Provided records:

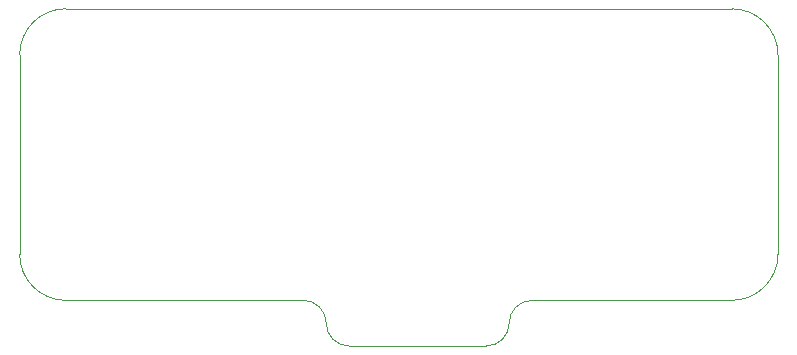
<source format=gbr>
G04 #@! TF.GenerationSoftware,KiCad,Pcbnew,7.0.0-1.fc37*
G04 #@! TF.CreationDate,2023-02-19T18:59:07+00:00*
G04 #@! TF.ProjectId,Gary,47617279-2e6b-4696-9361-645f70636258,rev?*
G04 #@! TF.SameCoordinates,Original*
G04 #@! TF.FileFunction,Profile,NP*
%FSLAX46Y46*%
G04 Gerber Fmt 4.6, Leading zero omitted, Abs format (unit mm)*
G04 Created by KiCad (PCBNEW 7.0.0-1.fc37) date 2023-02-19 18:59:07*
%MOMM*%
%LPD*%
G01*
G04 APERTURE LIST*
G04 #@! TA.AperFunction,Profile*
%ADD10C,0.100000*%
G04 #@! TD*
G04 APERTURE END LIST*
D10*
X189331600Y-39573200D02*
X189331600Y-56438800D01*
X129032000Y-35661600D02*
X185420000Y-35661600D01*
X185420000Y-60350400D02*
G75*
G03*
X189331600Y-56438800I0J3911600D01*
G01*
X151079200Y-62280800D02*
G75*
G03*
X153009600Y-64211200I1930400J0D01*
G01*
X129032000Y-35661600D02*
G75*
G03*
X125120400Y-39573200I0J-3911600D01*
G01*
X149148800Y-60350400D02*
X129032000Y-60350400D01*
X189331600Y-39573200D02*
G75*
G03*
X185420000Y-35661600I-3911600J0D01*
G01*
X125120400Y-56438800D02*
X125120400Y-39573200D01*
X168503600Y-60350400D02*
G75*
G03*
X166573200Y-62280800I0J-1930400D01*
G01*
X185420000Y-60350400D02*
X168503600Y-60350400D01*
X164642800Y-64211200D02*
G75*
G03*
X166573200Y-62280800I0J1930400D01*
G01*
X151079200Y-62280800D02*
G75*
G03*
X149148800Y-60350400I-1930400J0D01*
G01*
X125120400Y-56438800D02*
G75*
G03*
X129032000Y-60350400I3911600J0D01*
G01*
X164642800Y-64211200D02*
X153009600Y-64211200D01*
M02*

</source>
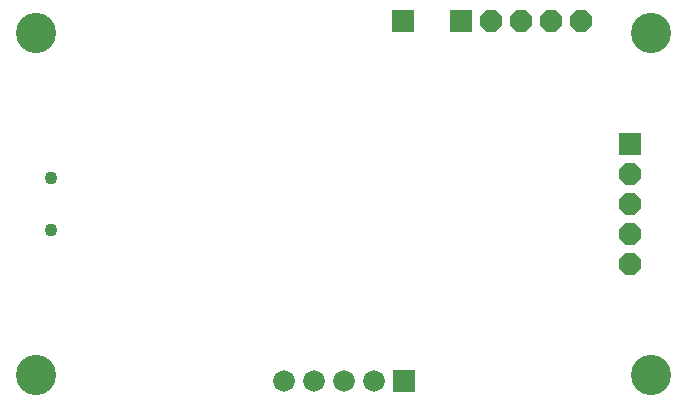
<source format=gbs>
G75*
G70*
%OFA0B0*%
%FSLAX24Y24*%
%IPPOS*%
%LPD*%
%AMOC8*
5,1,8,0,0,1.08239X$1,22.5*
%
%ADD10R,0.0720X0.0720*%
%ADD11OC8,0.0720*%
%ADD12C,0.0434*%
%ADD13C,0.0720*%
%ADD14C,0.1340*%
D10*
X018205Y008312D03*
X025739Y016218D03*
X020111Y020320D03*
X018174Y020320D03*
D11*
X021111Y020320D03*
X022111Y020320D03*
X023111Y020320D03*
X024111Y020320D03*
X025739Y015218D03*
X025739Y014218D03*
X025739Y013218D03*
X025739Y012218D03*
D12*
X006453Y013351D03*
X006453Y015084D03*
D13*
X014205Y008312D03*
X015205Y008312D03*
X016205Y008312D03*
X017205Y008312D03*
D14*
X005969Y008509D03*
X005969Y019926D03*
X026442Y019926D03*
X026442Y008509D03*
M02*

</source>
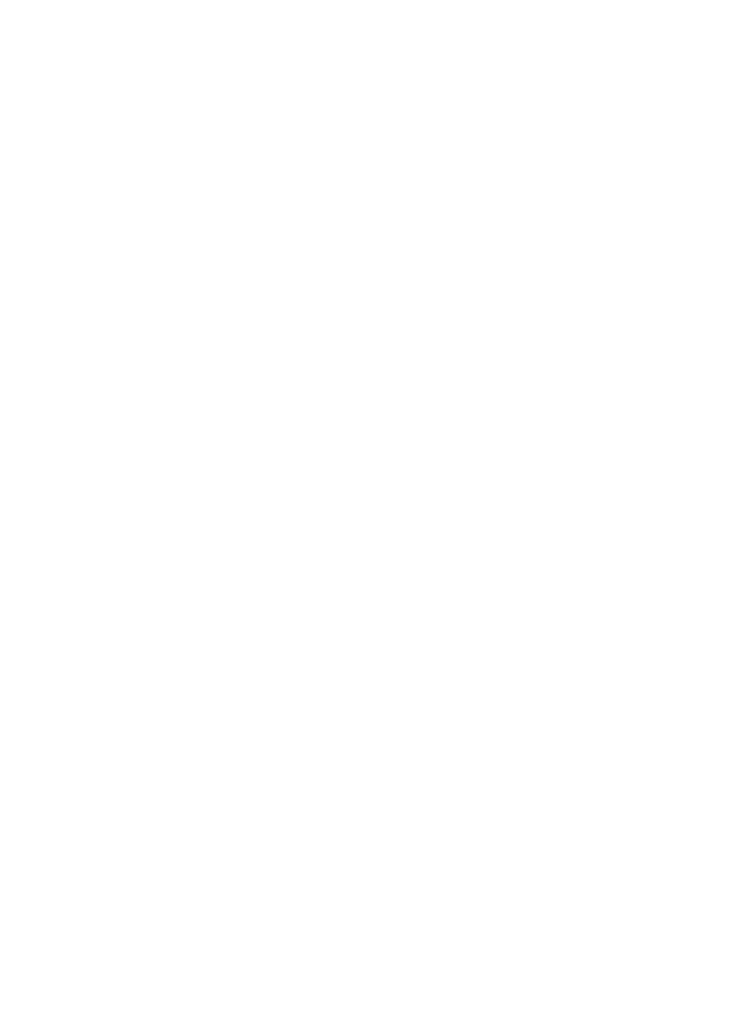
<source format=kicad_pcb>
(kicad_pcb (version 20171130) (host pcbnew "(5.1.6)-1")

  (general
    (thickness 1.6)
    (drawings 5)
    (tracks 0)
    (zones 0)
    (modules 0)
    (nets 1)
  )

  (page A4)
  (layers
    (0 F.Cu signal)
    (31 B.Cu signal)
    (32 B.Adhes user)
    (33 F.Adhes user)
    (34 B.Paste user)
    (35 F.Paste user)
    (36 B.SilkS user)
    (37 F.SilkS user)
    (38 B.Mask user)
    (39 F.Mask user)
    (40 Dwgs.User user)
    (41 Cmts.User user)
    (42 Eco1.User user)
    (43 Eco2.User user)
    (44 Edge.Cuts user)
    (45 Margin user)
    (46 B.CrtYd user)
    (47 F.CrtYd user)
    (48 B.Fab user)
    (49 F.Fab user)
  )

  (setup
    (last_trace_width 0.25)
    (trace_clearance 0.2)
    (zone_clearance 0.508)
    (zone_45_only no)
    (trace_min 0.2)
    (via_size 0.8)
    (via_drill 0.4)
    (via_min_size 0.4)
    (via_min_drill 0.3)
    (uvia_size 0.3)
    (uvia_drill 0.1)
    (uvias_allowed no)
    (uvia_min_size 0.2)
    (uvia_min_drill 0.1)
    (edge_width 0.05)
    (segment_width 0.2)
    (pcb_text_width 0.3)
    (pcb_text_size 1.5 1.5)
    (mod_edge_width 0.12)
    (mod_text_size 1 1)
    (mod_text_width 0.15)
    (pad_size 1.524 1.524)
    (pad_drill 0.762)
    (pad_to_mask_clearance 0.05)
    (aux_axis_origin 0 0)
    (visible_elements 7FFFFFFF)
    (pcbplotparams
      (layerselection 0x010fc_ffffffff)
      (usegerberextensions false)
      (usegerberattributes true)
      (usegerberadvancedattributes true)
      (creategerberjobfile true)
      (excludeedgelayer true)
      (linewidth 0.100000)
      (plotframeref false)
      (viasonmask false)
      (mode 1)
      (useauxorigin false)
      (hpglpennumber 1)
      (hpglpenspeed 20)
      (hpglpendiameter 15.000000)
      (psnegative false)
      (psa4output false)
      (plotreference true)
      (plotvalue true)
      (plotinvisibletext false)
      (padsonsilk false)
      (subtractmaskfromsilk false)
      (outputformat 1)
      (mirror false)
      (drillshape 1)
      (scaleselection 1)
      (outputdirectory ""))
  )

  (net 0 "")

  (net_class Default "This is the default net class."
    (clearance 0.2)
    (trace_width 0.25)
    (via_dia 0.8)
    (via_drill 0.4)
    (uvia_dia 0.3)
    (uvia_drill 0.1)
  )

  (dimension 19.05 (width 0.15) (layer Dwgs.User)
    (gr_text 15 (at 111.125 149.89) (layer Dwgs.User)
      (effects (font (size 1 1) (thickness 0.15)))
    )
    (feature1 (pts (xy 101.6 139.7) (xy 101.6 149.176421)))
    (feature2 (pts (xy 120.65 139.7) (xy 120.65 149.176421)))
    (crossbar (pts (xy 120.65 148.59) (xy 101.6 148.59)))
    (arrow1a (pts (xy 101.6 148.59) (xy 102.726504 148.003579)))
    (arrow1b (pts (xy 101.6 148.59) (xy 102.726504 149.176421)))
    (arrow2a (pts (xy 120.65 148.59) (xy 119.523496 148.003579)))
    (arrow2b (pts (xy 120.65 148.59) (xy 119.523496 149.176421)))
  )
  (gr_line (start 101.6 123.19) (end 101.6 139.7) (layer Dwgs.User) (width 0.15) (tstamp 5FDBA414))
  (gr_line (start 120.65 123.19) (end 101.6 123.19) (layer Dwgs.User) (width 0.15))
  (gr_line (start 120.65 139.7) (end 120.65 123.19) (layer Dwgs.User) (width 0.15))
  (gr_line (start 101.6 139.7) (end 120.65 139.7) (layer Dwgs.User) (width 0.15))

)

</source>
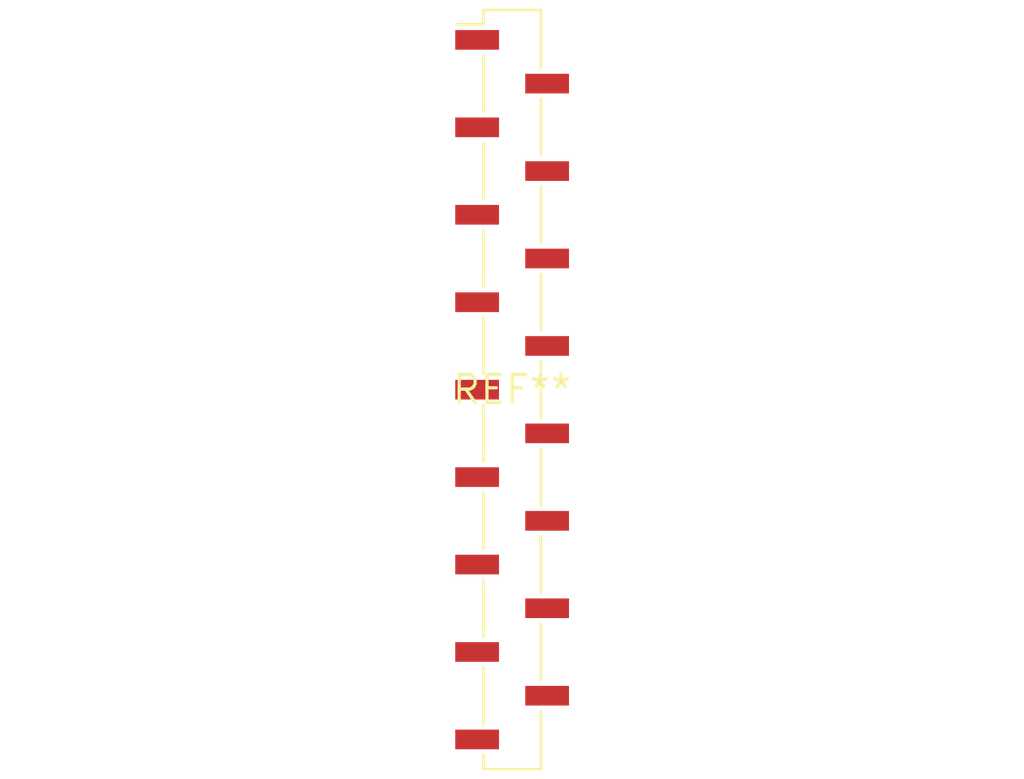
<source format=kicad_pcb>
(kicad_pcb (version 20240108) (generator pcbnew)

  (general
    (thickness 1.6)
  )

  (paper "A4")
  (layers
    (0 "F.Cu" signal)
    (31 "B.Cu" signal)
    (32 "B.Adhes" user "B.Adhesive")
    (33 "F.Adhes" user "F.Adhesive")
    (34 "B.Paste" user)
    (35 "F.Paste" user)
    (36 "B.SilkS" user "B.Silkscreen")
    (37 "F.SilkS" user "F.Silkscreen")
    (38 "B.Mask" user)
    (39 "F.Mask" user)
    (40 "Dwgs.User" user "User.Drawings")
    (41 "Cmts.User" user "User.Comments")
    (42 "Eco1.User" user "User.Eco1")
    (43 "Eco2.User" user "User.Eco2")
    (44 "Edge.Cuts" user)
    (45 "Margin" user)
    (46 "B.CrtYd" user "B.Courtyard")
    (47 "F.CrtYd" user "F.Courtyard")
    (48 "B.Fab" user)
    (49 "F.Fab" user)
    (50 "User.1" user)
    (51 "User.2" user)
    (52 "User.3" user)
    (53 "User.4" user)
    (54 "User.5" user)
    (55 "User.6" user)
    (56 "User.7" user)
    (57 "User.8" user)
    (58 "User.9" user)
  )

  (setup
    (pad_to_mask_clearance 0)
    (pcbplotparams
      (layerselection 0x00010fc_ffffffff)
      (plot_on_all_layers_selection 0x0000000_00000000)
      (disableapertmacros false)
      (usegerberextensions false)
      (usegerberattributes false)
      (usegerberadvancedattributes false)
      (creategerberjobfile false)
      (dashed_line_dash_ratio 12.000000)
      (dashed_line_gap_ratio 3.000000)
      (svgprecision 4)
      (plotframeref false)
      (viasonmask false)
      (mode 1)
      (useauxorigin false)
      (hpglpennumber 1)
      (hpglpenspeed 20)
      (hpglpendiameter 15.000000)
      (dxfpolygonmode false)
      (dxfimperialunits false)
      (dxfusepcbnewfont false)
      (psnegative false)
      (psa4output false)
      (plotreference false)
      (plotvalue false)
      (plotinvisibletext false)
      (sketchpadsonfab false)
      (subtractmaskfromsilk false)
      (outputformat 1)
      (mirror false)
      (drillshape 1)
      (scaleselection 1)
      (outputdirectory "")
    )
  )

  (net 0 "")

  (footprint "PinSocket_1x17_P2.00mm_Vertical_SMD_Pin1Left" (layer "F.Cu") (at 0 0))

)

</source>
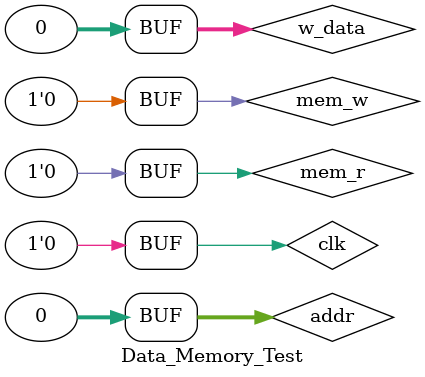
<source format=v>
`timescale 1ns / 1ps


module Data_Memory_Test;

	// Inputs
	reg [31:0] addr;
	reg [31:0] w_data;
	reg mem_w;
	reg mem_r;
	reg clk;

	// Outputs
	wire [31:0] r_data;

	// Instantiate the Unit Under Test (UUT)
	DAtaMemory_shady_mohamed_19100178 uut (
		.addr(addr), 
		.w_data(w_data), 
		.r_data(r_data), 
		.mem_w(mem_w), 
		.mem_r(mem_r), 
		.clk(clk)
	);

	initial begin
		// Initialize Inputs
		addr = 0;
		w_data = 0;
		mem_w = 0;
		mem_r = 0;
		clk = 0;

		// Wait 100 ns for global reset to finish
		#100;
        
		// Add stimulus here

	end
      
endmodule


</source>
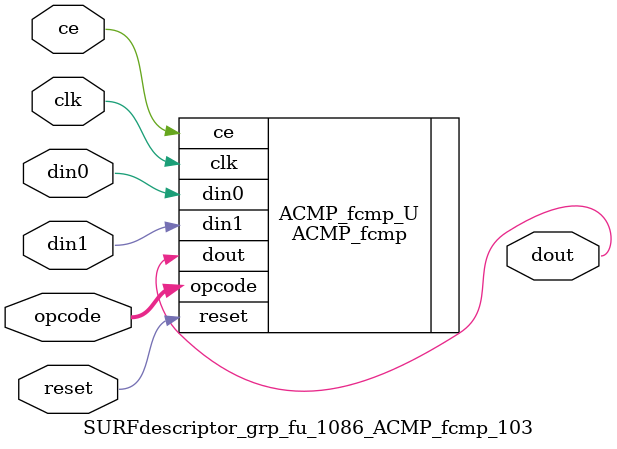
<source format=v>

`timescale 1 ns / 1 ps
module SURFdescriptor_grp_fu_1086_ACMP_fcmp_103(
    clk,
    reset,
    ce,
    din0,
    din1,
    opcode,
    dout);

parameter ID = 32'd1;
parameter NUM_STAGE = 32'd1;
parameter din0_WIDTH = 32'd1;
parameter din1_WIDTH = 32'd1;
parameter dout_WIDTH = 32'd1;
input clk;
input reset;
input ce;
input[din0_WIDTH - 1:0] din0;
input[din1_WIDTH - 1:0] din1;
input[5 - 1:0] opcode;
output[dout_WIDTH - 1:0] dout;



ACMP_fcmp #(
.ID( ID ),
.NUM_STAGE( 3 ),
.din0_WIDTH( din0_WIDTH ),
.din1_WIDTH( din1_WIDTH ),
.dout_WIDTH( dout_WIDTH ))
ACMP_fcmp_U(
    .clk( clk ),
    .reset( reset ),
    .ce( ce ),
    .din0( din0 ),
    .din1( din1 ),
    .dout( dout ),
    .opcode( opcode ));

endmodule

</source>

Exercise details: Work out how many lines of the data include the word "signal", and write that number alone.

Answer to this exercise: 4